_Problem statement_
Up through the line that contains "left shoulder: (662, 771)", retype the entries exactly, beginning at the very first line.

Pose landmark coordinates
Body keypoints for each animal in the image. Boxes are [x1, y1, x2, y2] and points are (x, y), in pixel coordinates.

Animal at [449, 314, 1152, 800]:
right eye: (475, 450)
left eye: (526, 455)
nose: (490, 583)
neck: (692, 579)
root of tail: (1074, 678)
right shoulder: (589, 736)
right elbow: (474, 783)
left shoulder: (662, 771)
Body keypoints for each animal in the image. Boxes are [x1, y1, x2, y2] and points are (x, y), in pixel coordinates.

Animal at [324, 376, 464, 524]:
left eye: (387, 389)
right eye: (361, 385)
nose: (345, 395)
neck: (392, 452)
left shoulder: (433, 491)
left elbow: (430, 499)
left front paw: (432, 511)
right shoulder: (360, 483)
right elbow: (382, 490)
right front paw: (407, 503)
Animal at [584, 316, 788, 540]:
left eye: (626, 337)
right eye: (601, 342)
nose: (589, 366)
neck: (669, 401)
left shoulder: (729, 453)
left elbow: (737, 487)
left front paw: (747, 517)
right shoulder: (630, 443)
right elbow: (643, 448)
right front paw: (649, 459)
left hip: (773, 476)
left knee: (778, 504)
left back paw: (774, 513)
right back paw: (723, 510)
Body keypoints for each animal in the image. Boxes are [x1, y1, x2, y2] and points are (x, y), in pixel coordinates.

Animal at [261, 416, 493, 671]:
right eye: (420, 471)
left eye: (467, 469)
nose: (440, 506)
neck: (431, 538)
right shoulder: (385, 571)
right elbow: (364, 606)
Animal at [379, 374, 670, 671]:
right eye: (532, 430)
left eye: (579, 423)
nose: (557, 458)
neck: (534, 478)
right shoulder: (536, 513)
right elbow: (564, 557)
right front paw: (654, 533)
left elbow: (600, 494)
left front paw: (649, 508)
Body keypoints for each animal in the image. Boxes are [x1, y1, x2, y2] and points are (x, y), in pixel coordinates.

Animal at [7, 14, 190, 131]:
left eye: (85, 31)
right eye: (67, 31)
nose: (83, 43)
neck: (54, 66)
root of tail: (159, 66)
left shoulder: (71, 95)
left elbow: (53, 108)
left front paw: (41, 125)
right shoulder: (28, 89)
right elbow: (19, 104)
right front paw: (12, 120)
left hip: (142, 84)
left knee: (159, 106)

_Response to this task_
Body keypoints for each animal in the image. Boxes are [x1, y1, x2, y2] and points are (x, y), in pixel coordinates.

Animal at [449, 314, 1152, 800]:
right eye: (475, 450)
left eye: (526, 455)
nose: (490, 583)
neck: (692, 579)
root of tail: (1074, 678)
right shoulder: (589, 736)
right elbow: (474, 783)
left shoulder: (662, 771)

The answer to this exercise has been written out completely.